◆ WHAT YOU SHOULD DO
Among the records that follow, find the line with "60: (461, 247, 3.56)" and the line with "66: (696, 324, 2.21)". Set down those lines and all lines between them exactly, without adding anything.

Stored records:
■ ■ ■

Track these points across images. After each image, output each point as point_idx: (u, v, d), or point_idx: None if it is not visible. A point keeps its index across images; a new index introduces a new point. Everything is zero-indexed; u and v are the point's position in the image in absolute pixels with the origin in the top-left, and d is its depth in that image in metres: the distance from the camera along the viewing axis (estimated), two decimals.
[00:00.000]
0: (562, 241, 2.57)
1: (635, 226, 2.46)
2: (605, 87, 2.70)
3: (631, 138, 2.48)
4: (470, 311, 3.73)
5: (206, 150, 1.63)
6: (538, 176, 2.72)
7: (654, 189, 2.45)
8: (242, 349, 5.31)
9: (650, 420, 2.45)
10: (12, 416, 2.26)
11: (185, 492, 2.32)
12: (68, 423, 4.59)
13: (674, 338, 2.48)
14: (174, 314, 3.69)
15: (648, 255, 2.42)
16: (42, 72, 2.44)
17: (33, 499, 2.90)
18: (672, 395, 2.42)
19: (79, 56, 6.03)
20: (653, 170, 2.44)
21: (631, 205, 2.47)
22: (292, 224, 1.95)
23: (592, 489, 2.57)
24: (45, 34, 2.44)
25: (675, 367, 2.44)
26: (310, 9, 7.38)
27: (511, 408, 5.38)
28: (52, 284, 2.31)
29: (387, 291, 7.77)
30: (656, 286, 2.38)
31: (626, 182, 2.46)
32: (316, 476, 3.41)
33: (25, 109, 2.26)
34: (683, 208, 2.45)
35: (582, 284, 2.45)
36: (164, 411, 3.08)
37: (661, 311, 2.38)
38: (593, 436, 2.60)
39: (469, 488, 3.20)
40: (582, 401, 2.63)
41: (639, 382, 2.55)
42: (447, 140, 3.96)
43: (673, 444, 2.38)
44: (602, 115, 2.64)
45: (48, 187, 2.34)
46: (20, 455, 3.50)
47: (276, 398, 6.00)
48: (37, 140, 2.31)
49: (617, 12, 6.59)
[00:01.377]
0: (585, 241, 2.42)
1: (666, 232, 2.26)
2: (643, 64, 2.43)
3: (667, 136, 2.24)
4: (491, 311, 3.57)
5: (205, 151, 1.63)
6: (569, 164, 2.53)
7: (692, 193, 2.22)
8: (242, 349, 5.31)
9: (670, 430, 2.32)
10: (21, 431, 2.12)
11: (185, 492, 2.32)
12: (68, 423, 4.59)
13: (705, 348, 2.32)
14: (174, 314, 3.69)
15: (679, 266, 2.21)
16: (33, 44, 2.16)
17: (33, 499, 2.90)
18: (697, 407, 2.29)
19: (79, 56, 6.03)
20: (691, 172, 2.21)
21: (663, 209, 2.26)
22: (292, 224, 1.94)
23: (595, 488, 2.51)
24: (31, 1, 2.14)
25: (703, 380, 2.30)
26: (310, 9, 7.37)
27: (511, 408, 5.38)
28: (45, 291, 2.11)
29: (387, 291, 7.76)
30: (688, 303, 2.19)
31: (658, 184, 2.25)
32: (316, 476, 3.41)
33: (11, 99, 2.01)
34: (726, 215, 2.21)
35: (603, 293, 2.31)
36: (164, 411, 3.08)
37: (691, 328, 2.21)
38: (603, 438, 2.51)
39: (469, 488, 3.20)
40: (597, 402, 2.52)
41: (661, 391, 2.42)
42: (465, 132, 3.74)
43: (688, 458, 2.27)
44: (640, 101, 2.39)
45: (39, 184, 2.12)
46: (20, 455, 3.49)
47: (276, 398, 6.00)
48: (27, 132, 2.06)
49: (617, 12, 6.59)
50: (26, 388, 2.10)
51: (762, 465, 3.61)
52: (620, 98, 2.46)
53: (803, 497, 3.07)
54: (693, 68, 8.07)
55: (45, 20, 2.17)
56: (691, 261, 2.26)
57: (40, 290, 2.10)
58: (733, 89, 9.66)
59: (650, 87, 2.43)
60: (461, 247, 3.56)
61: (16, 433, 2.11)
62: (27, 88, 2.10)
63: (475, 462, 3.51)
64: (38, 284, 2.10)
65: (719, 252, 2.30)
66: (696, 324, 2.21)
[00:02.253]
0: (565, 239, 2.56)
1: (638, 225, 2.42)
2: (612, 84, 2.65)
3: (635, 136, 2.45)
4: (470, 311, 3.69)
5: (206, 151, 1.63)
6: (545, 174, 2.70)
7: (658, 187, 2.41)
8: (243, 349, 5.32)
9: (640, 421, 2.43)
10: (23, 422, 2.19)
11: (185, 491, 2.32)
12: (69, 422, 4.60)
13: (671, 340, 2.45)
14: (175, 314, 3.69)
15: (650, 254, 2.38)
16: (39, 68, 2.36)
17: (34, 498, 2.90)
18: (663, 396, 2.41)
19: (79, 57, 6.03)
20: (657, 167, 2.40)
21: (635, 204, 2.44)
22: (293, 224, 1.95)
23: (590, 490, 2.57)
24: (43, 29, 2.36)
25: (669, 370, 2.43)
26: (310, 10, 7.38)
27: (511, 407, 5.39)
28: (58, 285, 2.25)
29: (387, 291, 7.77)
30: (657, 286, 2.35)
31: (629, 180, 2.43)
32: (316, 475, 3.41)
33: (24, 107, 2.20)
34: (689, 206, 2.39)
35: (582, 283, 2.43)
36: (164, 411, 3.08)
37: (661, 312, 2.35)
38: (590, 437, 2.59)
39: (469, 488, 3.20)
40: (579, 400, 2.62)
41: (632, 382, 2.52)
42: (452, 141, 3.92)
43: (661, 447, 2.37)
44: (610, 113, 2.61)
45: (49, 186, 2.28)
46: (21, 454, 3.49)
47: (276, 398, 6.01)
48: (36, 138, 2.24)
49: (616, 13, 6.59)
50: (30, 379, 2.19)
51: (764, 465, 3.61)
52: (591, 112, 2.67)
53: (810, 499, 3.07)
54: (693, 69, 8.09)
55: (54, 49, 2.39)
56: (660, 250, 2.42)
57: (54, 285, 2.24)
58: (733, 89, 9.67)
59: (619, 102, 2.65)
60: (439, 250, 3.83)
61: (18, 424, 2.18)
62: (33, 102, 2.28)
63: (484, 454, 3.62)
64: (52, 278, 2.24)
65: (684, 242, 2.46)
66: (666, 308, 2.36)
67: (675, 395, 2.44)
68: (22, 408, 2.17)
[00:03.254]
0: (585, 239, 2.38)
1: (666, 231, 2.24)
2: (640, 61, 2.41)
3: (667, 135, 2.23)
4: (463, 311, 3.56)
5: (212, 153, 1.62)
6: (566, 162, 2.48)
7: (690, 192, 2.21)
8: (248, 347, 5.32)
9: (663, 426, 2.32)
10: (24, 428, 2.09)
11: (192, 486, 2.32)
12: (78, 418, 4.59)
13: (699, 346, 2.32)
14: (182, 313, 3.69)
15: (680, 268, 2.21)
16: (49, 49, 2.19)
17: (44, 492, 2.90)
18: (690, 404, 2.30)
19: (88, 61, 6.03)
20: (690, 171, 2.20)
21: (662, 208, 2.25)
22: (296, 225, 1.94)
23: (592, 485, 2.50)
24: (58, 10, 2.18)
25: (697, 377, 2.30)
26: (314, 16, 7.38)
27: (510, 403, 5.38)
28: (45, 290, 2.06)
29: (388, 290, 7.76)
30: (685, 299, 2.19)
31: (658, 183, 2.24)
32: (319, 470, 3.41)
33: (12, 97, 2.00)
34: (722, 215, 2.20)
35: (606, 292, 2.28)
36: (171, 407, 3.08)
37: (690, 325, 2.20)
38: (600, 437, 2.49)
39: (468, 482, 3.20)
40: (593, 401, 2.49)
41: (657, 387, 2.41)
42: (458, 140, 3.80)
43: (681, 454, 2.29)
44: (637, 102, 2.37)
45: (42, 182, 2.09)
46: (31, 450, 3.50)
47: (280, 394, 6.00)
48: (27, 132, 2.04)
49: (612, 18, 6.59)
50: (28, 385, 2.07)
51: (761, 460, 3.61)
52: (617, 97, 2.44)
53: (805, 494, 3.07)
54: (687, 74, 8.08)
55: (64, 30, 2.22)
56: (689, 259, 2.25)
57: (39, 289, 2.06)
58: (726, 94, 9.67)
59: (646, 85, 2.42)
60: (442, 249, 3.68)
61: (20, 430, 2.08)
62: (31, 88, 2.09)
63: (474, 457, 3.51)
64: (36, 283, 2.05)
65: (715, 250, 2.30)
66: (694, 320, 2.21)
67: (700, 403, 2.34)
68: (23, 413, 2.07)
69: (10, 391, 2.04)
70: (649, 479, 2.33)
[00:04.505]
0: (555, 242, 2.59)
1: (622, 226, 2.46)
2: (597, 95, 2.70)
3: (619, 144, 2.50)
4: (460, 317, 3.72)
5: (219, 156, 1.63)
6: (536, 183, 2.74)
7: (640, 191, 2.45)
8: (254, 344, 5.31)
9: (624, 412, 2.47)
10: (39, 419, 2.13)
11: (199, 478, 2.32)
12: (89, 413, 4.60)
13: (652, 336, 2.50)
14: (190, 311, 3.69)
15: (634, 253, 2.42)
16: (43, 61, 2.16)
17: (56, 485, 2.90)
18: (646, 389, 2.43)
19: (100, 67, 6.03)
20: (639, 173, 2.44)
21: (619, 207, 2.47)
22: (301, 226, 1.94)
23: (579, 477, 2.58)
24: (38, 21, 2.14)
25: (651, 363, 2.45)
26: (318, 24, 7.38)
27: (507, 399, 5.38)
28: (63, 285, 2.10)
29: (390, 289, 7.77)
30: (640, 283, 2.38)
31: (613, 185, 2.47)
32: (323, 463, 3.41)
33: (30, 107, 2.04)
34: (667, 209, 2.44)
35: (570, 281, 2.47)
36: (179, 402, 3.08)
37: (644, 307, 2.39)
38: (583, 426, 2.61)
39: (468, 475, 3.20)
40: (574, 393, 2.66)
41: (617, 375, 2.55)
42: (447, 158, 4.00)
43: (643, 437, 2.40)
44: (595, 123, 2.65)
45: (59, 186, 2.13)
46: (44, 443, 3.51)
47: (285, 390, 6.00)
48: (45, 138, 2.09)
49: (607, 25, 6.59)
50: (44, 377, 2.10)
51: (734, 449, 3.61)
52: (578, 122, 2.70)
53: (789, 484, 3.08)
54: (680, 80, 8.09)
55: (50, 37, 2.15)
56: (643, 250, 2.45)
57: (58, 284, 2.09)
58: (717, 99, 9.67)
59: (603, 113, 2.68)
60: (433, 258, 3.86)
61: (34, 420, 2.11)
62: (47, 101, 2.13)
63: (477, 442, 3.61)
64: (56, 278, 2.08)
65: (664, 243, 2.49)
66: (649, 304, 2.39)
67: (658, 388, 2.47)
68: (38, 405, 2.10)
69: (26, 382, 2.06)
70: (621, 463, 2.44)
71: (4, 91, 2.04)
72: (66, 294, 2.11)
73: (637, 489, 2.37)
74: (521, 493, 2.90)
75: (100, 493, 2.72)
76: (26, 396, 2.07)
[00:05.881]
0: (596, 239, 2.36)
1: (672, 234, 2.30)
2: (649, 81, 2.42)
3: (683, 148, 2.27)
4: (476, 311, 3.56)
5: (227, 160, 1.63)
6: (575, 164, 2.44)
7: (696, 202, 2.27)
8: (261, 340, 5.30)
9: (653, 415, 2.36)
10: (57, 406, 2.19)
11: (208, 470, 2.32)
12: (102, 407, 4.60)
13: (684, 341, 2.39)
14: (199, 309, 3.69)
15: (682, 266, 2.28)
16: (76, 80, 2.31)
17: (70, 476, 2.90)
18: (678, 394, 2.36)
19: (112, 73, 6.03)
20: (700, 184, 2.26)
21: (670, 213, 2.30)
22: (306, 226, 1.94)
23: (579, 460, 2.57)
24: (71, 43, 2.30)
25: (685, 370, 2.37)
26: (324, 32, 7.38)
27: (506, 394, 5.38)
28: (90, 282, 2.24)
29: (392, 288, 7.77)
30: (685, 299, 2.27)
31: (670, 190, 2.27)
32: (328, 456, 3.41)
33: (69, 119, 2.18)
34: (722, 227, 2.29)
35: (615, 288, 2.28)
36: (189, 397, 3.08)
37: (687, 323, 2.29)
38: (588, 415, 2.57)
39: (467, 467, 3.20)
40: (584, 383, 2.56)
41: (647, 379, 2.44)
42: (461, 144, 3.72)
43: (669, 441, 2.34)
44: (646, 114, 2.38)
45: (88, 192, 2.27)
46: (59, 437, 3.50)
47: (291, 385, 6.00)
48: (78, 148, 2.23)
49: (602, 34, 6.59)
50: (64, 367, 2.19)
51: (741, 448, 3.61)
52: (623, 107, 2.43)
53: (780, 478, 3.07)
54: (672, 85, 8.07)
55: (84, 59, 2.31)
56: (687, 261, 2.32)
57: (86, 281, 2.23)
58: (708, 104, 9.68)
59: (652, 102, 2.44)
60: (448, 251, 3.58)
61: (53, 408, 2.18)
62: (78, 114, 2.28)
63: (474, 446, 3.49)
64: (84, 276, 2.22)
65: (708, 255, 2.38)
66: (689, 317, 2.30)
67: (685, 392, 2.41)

■ ■ ■

◆ TASK OUTPUT
60: (461, 247, 3.56)
61: (16, 433, 2.11)
62: (27, 88, 2.10)
63: (475, 462, 3.51)
64: (38, 284, 2.10)
65: (719, 252, 2.30)
66: (696, 324, 2.21)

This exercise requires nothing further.